Raising Good Humans – “The Nature of Nurture” with Professor Jay Belsky
Host: Dr. Aliza Pressman
Guest: Professor Jay Belsky
Date: February 20, 2026
This episode features a rich, in-depth conversation between Dr. Aliza Pressman and renowned developmental psychologist Professor Jay Belsky, focusing on how children’s development is shaped by both nature (temperament, genetics) and nurture (environment, caregiving). The main theme delves into differential susceptibility—the idea that some children are more sensitive and malleable to environmental influences, for better or worse, while others are more “fixed” in their development.
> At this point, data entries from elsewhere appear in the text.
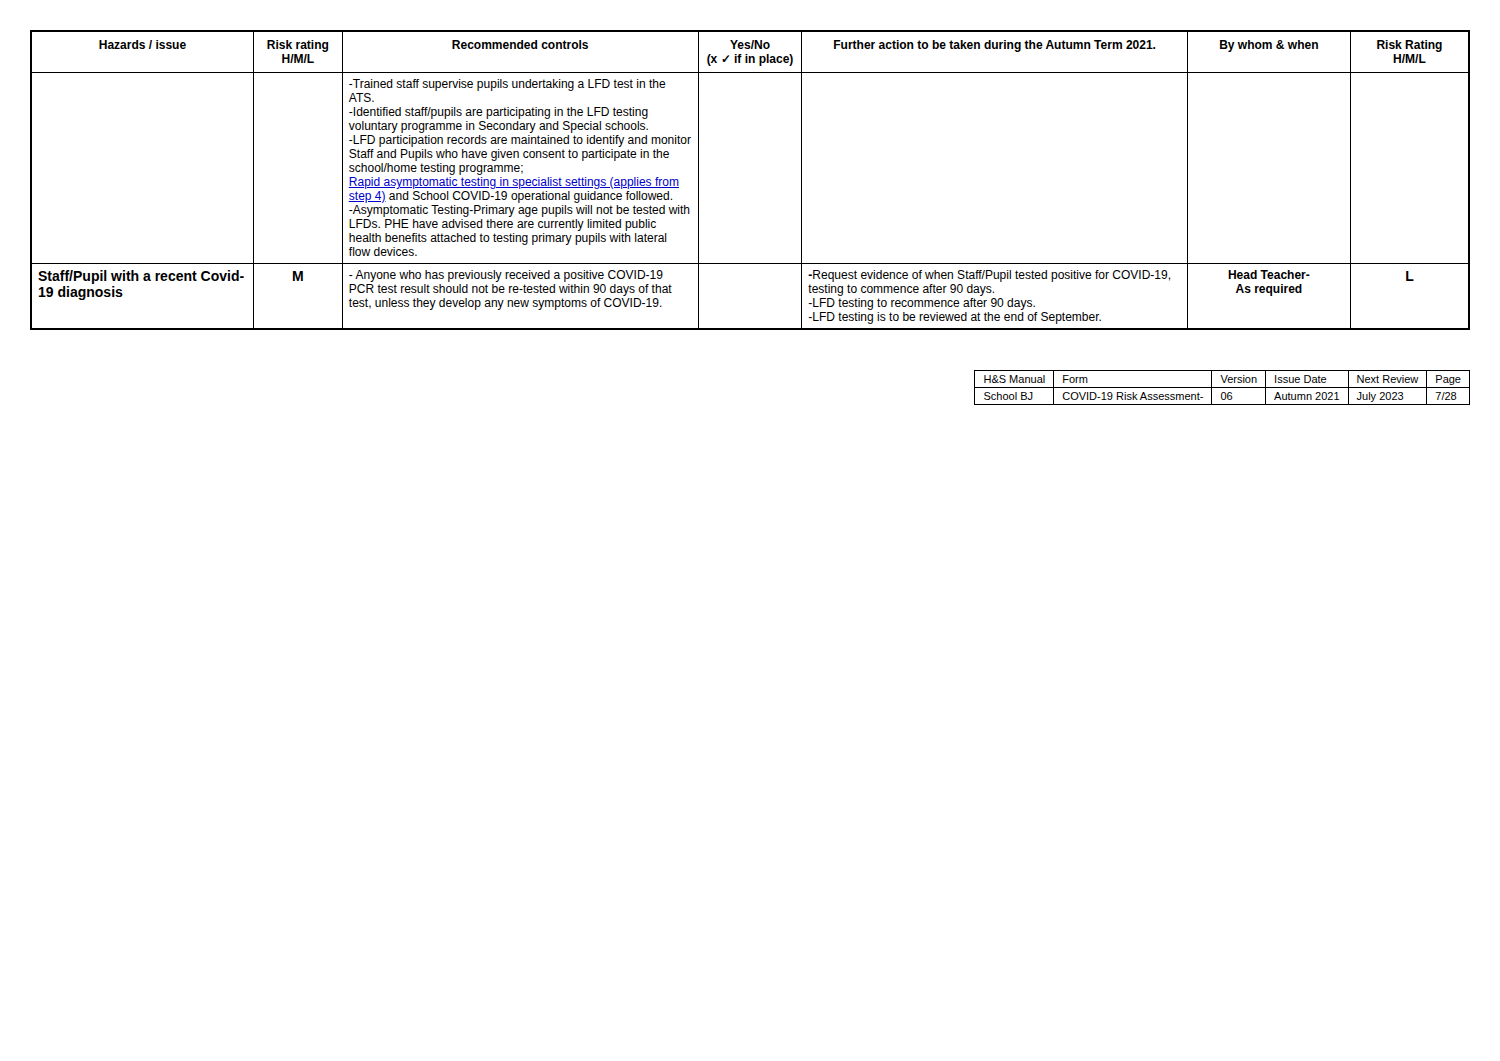| Hazards / issue | Risk rating H/M/L | Recommended controls | Yes/No (x ✓ if in place) | Further action to be taken during the Autumn Term 2021. | By whom & when | Risk Rating H/M/L |
| --- | --- | --- | --- | --- | --- | --- |
| | | -Trained staff supervise pupils undertaking a LFD test in the ATS. -Identified staff/pupils are participating in the LFD testing voluntary programme in Secondary and Special schools. -LFD participation records are maintained to identify and monitor Staff and Pupils who have given consent to participate in the school/home testing programme; Rapid asymptomatic testing in specialist settings (applies from step 4) and School COVID-19 operational guidance followed. -Asymptomatic Testing-Primary age pupils will not be tested with LFDs. PHE have advised there are currently limited public health benefits attached to testing primary pupils with lateral flow devices. | | | | |
| Staff/Pupil with a recent Covid-19 diagnosis | M | - Anyone who has previously received a positive COVID-19 PCR test result should not be re-tested within 90 days of that test, unless they develop any new symptoms of COVID-19. | | - Request evidence of when Staff/Pupil tested positive for COVID-19, testing to commence after 90 days. -LFD testing to recommence after 90 days. -LFD testing is to be reviewed at the end of September. | Head Teacher- As required | L |
| H&S Manual | Form | Version | Issue Date | Next Review | Page |
| School BJ | COVID-19 Risk Assessment- | 06 | Autumn 2021 | July 2023 | 7/28 |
The discussion challenges assumptions about temperament, parenting, and the limits of parental influence, offering nuanced guidance and encouraging compassion and acceptance for both parents and children.
This conversation is an enriching blend of science, wisdom, humor, and humility—reminding parents that raising good humans is as much about understanding diversity and accepting limits as it is about offering support and striving for success.